Segment Open

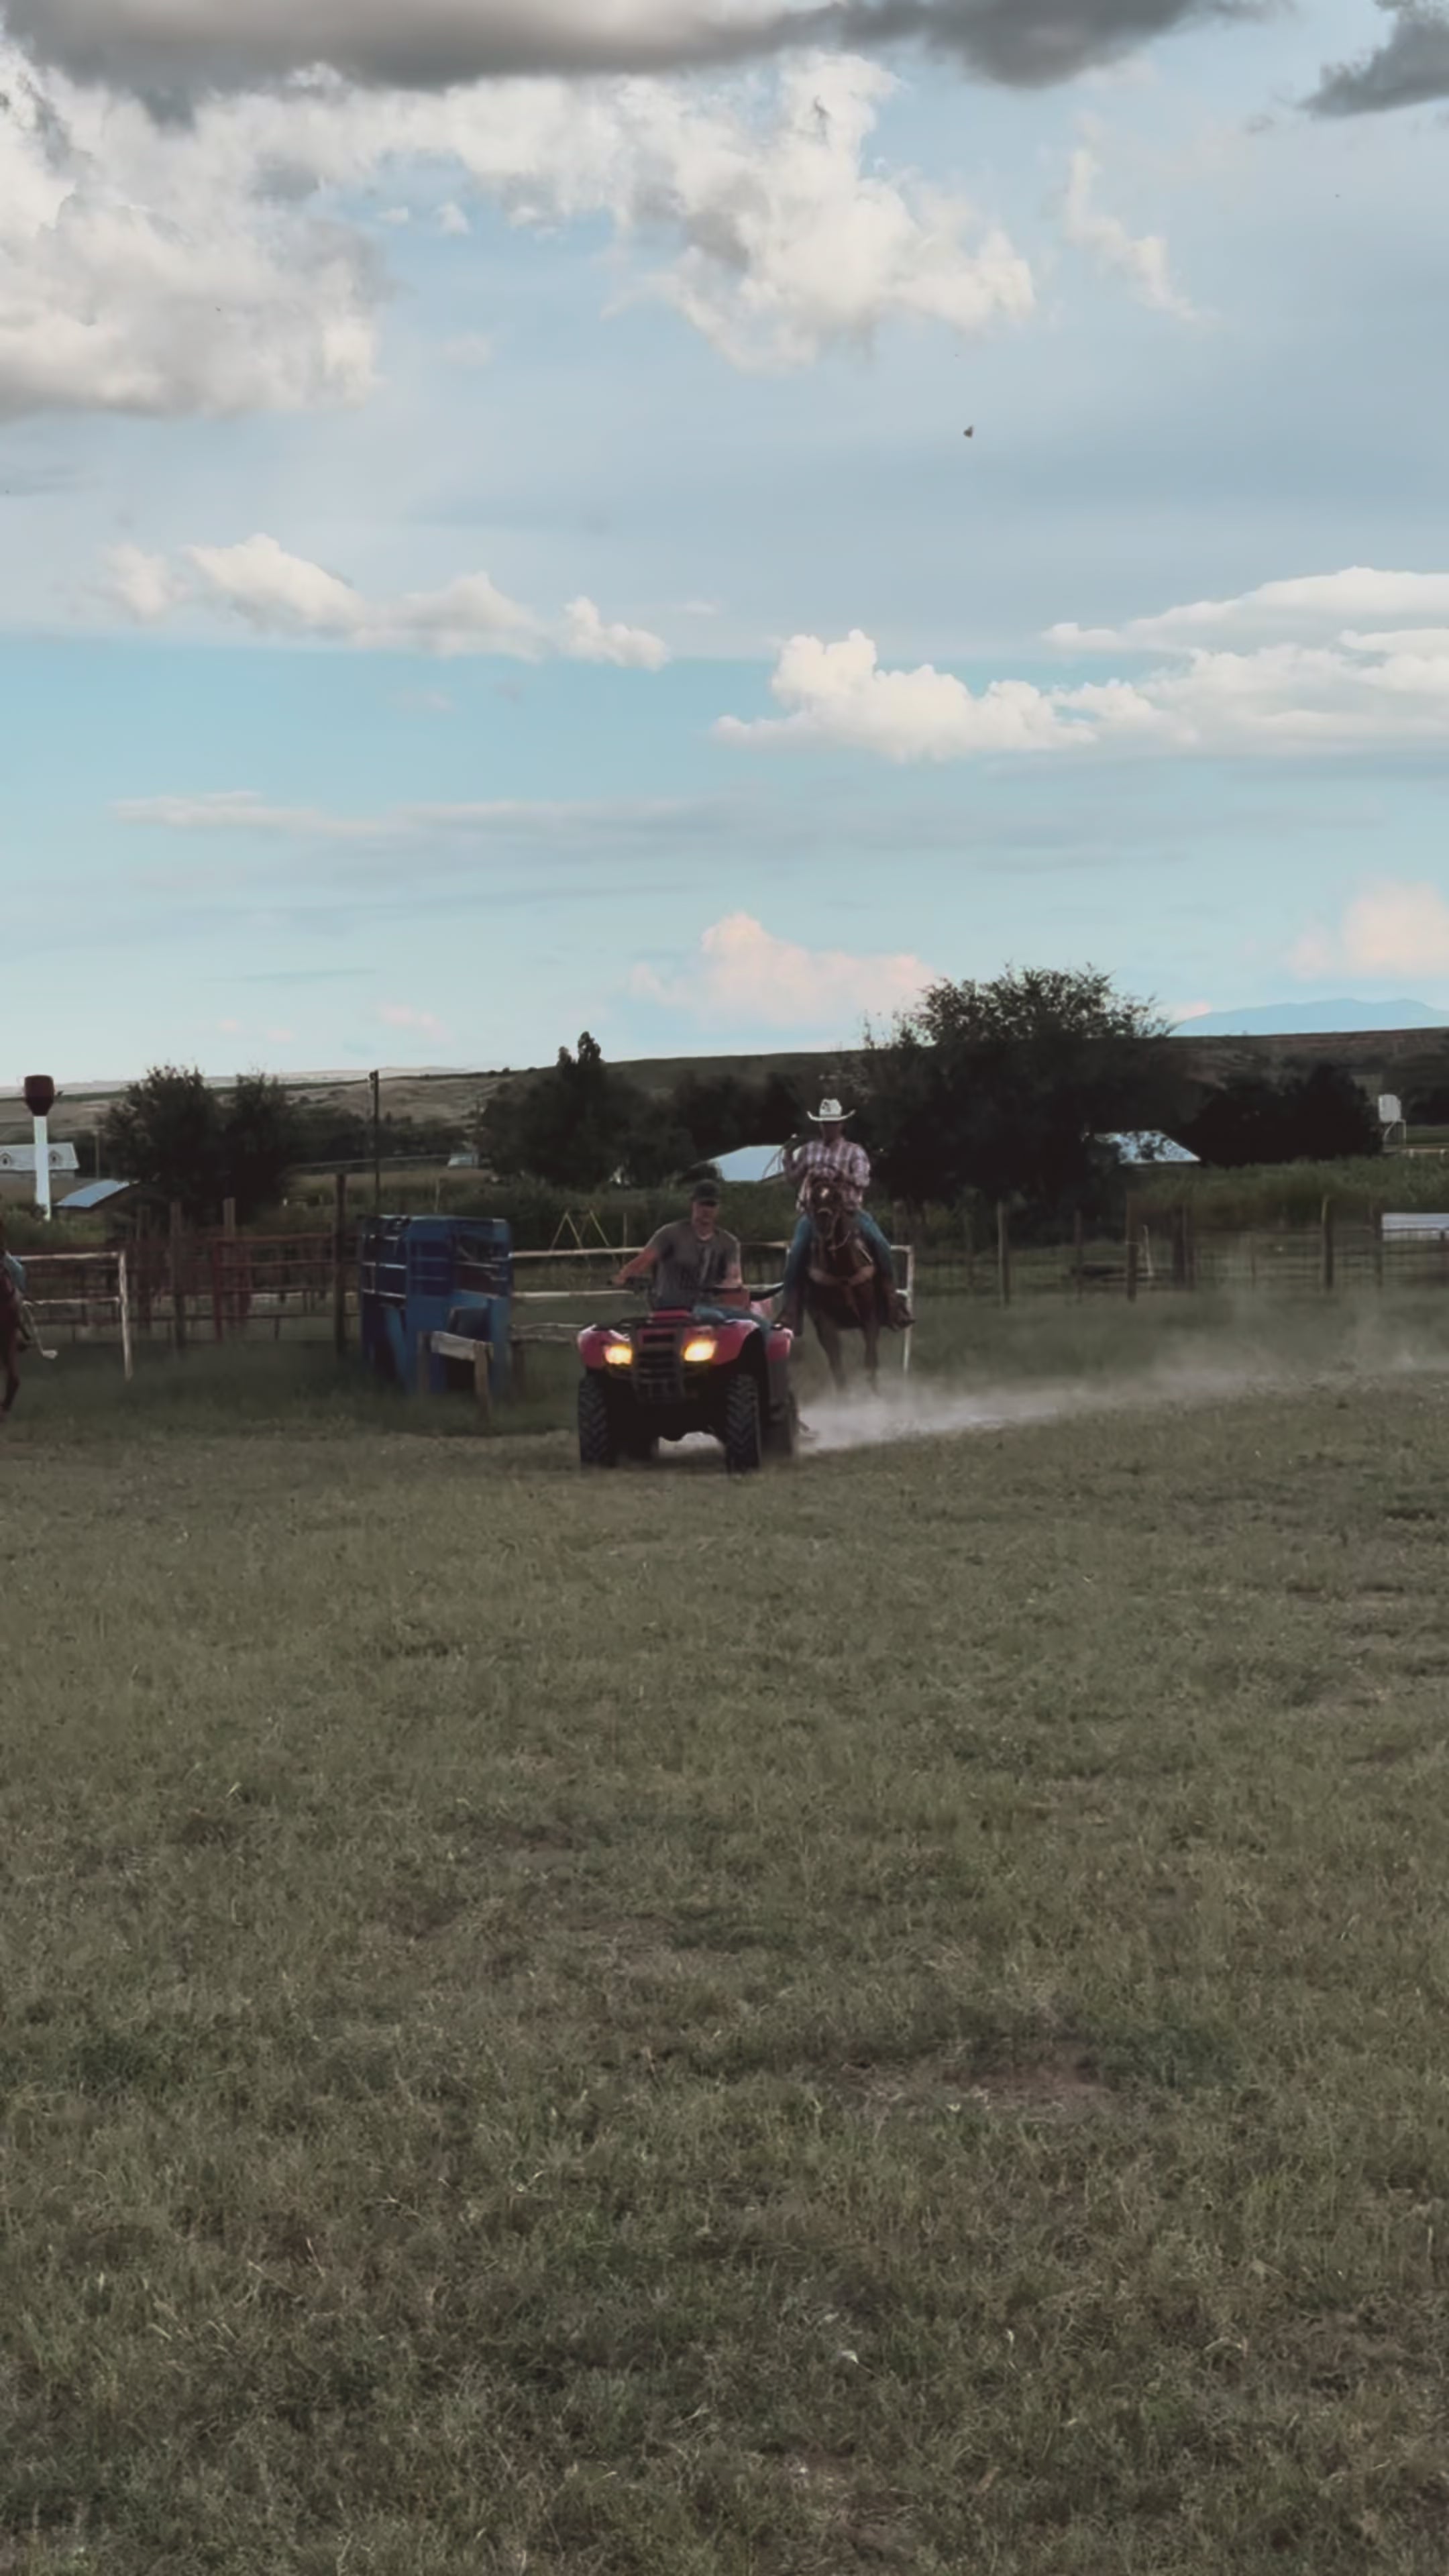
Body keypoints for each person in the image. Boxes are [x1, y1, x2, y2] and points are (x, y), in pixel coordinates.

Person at [777, 1097, 911, 1330]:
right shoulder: (809, 1151)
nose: (828, 1127)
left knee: (880, 1244)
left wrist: (844, 1177)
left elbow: (862, 1180)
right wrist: (788, 1162)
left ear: (841, 1125)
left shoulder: (854, 1152)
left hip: (849, 1211)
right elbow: (794, 1177)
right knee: (797, 1250)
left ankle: (892, 1304)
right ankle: (791, 1310)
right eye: (824, 1123)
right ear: (820, 1125)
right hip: (815, 1214)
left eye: (833, 1123)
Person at [614, 1177, 745, 1311]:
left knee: (756, 1324)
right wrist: (623, 1276)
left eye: (711, 1205)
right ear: (693, 1204)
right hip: (673, 1306)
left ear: (718, 1208)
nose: (707, 1210)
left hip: (712, 1305)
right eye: (702, 1204)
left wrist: (730, 1286)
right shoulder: (671, 1234)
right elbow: (644, 1260)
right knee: (714, 1317)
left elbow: (734, 1277)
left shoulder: (729, 1242)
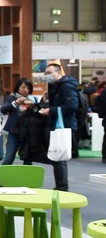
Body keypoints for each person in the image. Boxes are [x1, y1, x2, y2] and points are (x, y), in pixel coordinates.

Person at [39, 63, 79, 191]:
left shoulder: (66, 86)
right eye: (45, 73)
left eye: (49, 73)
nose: (47, 76)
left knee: (60, 156)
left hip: (63, 126)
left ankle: (62, 187)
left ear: (58, 72)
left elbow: (72, 106)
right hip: (56, 124)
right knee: (57, 157)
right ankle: (61, 186)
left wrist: (51, 110)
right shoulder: (54, 86)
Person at [0, 77, 37, 165]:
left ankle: (27, 178)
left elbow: (38, 113)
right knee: (9, 158)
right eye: (23, 87)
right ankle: (5, 176)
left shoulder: (33, 99)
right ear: (17, 88)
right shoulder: (11, 98)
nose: (26, 90)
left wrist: (34, 108)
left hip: (28, 133)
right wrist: (16, 102)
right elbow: (3, 110)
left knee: (28, 159)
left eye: (28, 88)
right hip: (14, 132)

Segment Closed

> **ACTION ITEM**:
Please state how many lines in the listing above hold the string "elbow", and nothing more.

> **TASK RESPONSE**:
7